What to Expect During an Emergency Tooth Extraction
First, the doctor will inspect your mouth and teeth to determine what the situation calls for. Your doctor will also take x-rays or other scans to see what’s going on beneath the surface of your gums and oral tissues, which is especially critical if the jawbones are involved.
Some people may need IV sedation to stay comfortable during an emergency tooth extraction, which makes it a good idea to have someone accompany you; if you have IV sedation, you will be unable to drive yourself home.

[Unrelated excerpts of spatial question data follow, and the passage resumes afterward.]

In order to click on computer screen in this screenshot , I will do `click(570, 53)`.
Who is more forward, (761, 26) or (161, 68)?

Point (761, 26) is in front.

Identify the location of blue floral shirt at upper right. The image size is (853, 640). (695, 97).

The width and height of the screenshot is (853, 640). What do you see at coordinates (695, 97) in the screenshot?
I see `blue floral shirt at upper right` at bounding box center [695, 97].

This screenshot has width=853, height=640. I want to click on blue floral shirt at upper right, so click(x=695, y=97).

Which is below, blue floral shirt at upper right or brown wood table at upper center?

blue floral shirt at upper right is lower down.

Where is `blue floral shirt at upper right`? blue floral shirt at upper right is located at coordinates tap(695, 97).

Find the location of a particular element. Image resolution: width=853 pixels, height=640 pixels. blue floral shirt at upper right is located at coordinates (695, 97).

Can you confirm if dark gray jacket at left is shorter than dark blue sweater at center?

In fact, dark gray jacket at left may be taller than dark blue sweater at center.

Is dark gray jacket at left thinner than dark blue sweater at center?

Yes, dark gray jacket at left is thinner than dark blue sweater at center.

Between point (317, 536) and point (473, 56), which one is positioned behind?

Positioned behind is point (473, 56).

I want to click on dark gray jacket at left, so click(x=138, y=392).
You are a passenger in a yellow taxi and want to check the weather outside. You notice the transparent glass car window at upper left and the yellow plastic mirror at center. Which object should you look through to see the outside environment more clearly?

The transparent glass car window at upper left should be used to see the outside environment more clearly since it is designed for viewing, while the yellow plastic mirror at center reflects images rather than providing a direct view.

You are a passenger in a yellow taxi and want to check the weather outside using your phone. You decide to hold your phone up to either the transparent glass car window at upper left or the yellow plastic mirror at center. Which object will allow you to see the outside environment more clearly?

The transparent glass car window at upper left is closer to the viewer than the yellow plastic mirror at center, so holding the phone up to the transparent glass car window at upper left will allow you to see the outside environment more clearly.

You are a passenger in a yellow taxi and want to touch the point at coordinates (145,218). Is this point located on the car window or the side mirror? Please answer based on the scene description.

Leave the gauze pads in place for up to 4 hours and only drink cool or warm liquids for the first 24 hours after your procedure.
There are some steps you can take that will help you heal faster. Naturally, the degree to which you’ll need to change your routine depends on the severity and complexity of your unique situation. If you’ve had several teeth extracted, you will need to be even more attentive to your healing process.
These are some of the most important things you can do to ensure your healing from an emergency tooth reaction is as thorough and rapid as possible:
- Rest. You’ll need to rest for the first 24 hours after your extraction and take it easy for the next day or two. Avoid any exertion and avoid heavy lifting.
- Use ice packs to reduce swelling at the surgical site—20 minutes on and 20 minutes off.
- Manage bleeding. After a tooth has been extracted, you can expect some minor bleeding. You will go home with gauze pads to place on the incision site to help control bleeding and drainage but remember that minor bleeding after having one of your teeth extracted is normal and helpful. Bleeding will produce blood clots that will protect the surgical site from infection.
- Avoid smoking or using straws for at least 48 hours post-surgery. Using straws or smoking creates suction, which can dislodge the protective blood clots on the surgical site or tooth socket. It is best to avoid smoking during the entire healing process, as smoking irritates healing tissues.
- Don’t rinse or spit during the first 3 days after the extraction, and do not rinse vigorously for a week.
- Eat soft foods. Avoid hard, crunchy, or chewy foods for the first 48 to 72 hours after emergency tooth extraction. When you’re on the mend from an emergency tooth extraction, avoid very hot or cold liquids and stick to soft foods like scrambled eggs, soups, smoothies, and meal replacement drinks.
While some dental emergencies require tooth extraction, there are a number of other dental emergencies that may not require tooth extraction but deserves immediate attention:
A damaged or loose dental implant needs immediate attention. Dental implants are small titanium rods placed into holes drilled into the jawbone. In a process called osseointegration, bone fuses to these rods, making it unlikely for them to come out without significant facial trauma. However, osseointegration takes from 4 to 6 months, and during that window, dental implants might become dislodged.
Even small shifts in a dental implant’s position is enough to warrant an emergency visit.
These types of injuries not only dislodge teeth from their sockets, but they may also loosen tooth roots or crack teeth. When a tooth feels loose or shifts in its sockets, call your dentist immediately.
Sudden pain, swelling, pus, or blood from the gums
Pain, swelling, and pus from the gumline are signs of periodontal disease. When an infection reaches a tooth’s nerves, the pain can become intense.